A protective effect on colitis in mice induced by dextran sulfate sodium (DSS) of the sulfate Ulva polysaccharide with low molecular weight (LMW-ulvan), prepared using the enzymatic method, was studied by Li et al. [9]. MW-ulvan had a molecular weight of 2.56 kDa and contained (1→3,4)-linked Rha, (1→4)-linked Xyl, and (1→4)-linked GlcA, with small amounts of (1→4)-linked Rha residues; the sulfate substitution was at the C-3 of Rha. MW-ulvan reduced the inflammatory infiltration and damage, which can be attributed to the enhancement of the antioxidant defense system in mice. It was also suggested that the improvement of LMW-ulvan in DSS-induced colitis might be closely related to its protective effect on the intestinal mucosal barrier by increasing the expression of tight junction proteins. Thus, LMW-ulvan could further inhibit the abnormal immune response in the intestinal mucosa, thus ameliorating the mucosal barrier function and intestinal mucosal permeability. These results indicated that LMW-ulvan may be a promising application for inflammatory bowel disease.
The work of Vigors et al. [10] was devoted to the study of the effect of an algal polysaccharide extract that was used in the diet of pigs on the productivity of animals—in particular, the immune and microbial profile of their gastrointestinal tract. The authors used algae extracts to improve the performance and digestive health in postweaning pigs. The weaning process is a stressful event in the animal’s life, characterized by intestinal and immune dysfunctions that result in impaired feed intake, health, and growth. Previously, this group of authors showed that feeding extracts such as laminarin (LAM) and fucoidan in the immediate postweaning period inhibit multiple beneficial physiological adaptations in the gastrointestinal tract that can improve pig performance during this difficult time [11]. In this regard, the authors continued their work and studied the effects of feeding with seaweed extracts enriched with laminarin (LAM) and fucoidan (FUC) on the performance indicators of the animals, gut microbiological profile, and transcriptome profiles up to 35 days after weaning. While neither extract had beneficial effects on the animal performance, the LAM supplementation had a positive influence on the intestinal health through alterations in the gastrointestinal microbiome and increased butyrate production.
The brown algae also synthesized alginates that are widely used in the food and pharmaceutical industries. Alginate oligosaccharide (AOS) is an oligomer of alginate, which has the characteristics of low relative molecular weight, good solubility, high safety, and high stability. The alginate lyase has unique advantages in the preparation of alginate oligosaccharides and processing of brown algae.

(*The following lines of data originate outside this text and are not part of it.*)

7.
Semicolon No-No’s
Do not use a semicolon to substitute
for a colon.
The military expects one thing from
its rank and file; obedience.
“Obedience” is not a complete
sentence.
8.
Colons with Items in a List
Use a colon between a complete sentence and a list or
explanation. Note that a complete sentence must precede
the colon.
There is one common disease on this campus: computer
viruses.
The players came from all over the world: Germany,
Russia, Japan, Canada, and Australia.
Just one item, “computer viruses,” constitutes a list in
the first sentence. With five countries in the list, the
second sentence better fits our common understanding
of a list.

Alginate lysis is adopted to catalytically degrade alginate into AOS by β-elimination under relatively mild and controllable conditions. The gene Alg2951, encoding a PL7 family alginate lyase with exo/endo-type activity, was cloned from a novel marine bacterium Alteromonas portus HB161718T and then expressed in Escherichia coli by Huang et al. [12]. The recombinant Alg2951 in the culture supernatant reached an activity of 63.6 U/mL, with a molecular weight of approximately 60 kDa. The results showed that Alg2951 was a cold-adapted PL7 alginate lyase with a significant preference toward polyG. Moreover, Alg2951 was shown to be a NaCl- and KCl-activated enzyme with exolytic and endolytic activity. Meanwhile, it specifically degraded polyG and sodium alginate but had almost no activity on polyM. The authors suggested that Alg2951 could catalyze the hydrolysis of sodium alginate to produce monosaccharides and trisaccharides. The enzymatic hydrolysates displayed good antioxidant activity by assays of the scavenging abilities towards radicals (hydroxyl and ABTS+) and the reducing power. Due to its cold-adapted and dual exo/endo-type properties, Alg2951 can be a potential enzymatic tool for industrial production.

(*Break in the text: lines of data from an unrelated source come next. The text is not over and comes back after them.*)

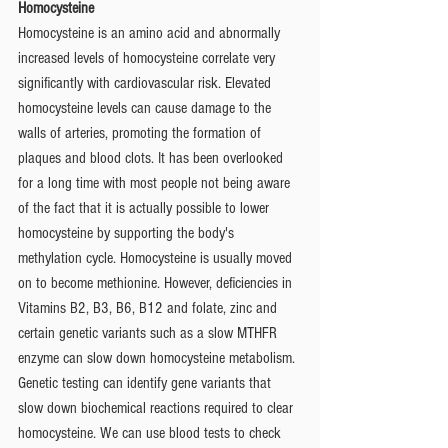
Homocysteine
Homocysteine is an amino acid and abnormally 
increased levels of homocysteine correlate very 
significantly with cardiovascular risk. Elevated 
homocysteine levels can cause damage to the 
walls of arteries, promoting the formation of 
plaques and blood clots. It has been overlooked 
for a long time with most people not being aware 
of the fact that it is actually possible to lower 
homocysteine by supporting the body's 
methylation cycle. Homocysteine is usually moved 
on to become methionine. However, deficiencies in 
Vitamins B2, B3, B6, B12 and folate, zinc and 
certain genetic variants such as a slow MTHFR 
enzyme can slow down homocysteine metabolism. 
Genetic testing can identify gene variants that 
slow down biochemical reactions required to clear 
homocysteine. We can use blood tests to check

The ability to synthesise acid polysaccharides as carrageenans (CRGs) and agar is a most interesting property of red seaweeds. Intensive studies have shown that CRGs can be regarded not only as foodstuff ingredients but, also, as drugs because of a wide spectrum of biological and physiological activities [13]. The inhibitory effects of carrageenans (CRGs) on lipopolysaccharides (LPS) induced inflammation in a mouse model of endotoxemia and, in the complex therapy of patients with enteric infections of Salmonella etiology, were appreciated by Yermak et al. [14]. CRGs were able to increase the synthesis of anti-inflammatory interleukin 10 (IL-10) in vitro, and, at low concentrations, their activity in the mixture with LPS was higher. The protective effect of different structural types of CRGs against Escherichia coli LPS was studied in vivo by monitoring the biochemical and pathomorphological parameters that respond most adequately to any acting stressor, including bacterial endotoxin. Less-sulfated κ- and κ/β-CRGs and the food supplement “Carrageenan-FE” increased the nonspecific resistance of mice to E. coli LPS at the expense of the inhibition of the processes of thymus involution, adrenals hypertrophy, thyroid atrophy, hypercorticoidism, glycogenolysis, and lactate acidosis. The authors suggested that the nonspecific resistance of the organism to E. coli LPS induced by CRG may be due to both the immunomodulatory effect of CRGs and their influence on the macromolecular structure of LPS. Additionally, in the current study, the estimation of the therapeutic action of “Carrageenan-FE” in a complex therapy of patients with enteric infections of Salmonella etiology was evaluated. “Carrageenan-FE” restored the system of hemostasis and corrected some biochemical indicators and parameters in the immune systems of the patients. These results allow to hope for a practical application of CRGs for lowering the endotoxemia level in patients under the development of the infectious process caused by Gram-negative bacteria.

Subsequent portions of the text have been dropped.